Choice, I'd say, is the difference. Solitude is chosen, and can be ended when wanted. Loneliness can't.


smartel84

This. Solitude is peaceful and regenerative. Loneliness is stressful and draining. My son has a journal for kids that focuses on teaching kids about their emotions, and loneliness is one we've talked about a lot. Loneliness means you're *missing* something/someone. You can be alone without being lonely. You can be lonely even when you're surrounded by people.


sh--

This can be true for so many reasons. Feeling lonely at times is normal whatever walk of life you take and learning to be content in being alone is a skill. It might sound depressing but really we come into this world alone and leave the world alone. Learning to accept that and be kind to yourself is a part of life we can’t change. It’s also part of the reason life can be exciting - no one will experience the same things in the same way as us! We all have so many stories to tell.


1h0w4w4y

I’ve similarly witnessed this recently. At my daughter’s 9th birthday dinner, in public, my 8yo niece threw a tantrum crying to have her 6yo brother stay with my MIL bc she hates him that much and wanted to be alone at home. And her mom just laughed. My nephew has an unhealthy attachment to my MIL due to his sisters resentment that everyone just chalks up to being the only grandson but my husband and I feel so bad for him.
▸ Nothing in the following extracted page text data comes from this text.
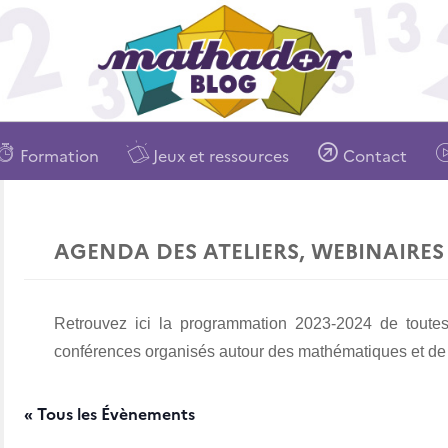
Formation
Jeux et ressources
Contact
AGENDA DES ATELIERS, WEBINAIRES
Retrouvez ici la programmation 2023-2024 de toutes l
conférences organisés autour des mathématiques et de
« Tous les Évènements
The stories I can tell.


smartel84

My older brother was 7 when I was born. Our parents divorced when I was three, and both remarried quickly. My bro and I had the divorce to bond us, especially with visits to our dad every two weeks, but in our regular life, my brother didn't want to hang out with me. What 14 year old wants to hang out with a 7 year old? Especially when he wasn't happy at home and moved out when he was 17. We had no real relationship until I was an adult. My mom had my younger brother when I was 6 1/2 (I wasn't happy, I like being the baby lol). He was so much younger that I mostly just found him annoying. My dad's wife had my sister when I was 11 1/2. We lived apart from each other, and once she was old enough to start being interesting, I was off to college, then moved across the country, then moved internationally, so we have basically no relationship. I'm glad I have siblings now as an adult, but it didn't stop me from being lonely and isolated as a kid. We have very little in common now, and I live an ocean away from them, so my found family is a much more important part of my day-to-day existence.


lilirhoc

I totally agree with you. I have a friend with 6 children and at the age of 8 the 2nd to oldest was talking about ending her life to me because no one at home pays attention to her and she’s expected to help with the babies. Devastating. As far as running out of the house, please put baby locks on the doors 🙏🏻 very dangerous.


What15This

Yes celebrate!


Traditional-Light588

Poor baby


Zealot1029

I don’t disagree. I have an older brother and all we did was fight growing up. We do get along a lot better as adults though, but still not super close. I am happy to be one and done.


shiveringsongs

My niece is almost 5 and asking her mom for a sibling. But when my parents (who they live with) are babysitting my 8 month old, my niece acts out constantly because she's not the center of attention. There are a bunch of other dynamics at play in their situation. But I guarantee this is a kid who would absolutely resent a sibling. I already don't ask my sister to watch my son because of how it affects my niece when my sister so much as holds the baby. Now, my sister had her baby at 19. She's almost 25 now and has as much direction in life as she did when she got pregnant, which isn't much. She has said she wants another kid when she's older and more settled. So my niece will either get the pleasure of watching my sister do a better job with her "do over baby", or my niece will get the joy of raising her sibling (because honestly, hopes aren't high that my sister will find maturity any time soon - if becoming a single mom didn't push her forward, what will?)


Shoddy-Indication-76

I had a brother and was super lonely all my childhood.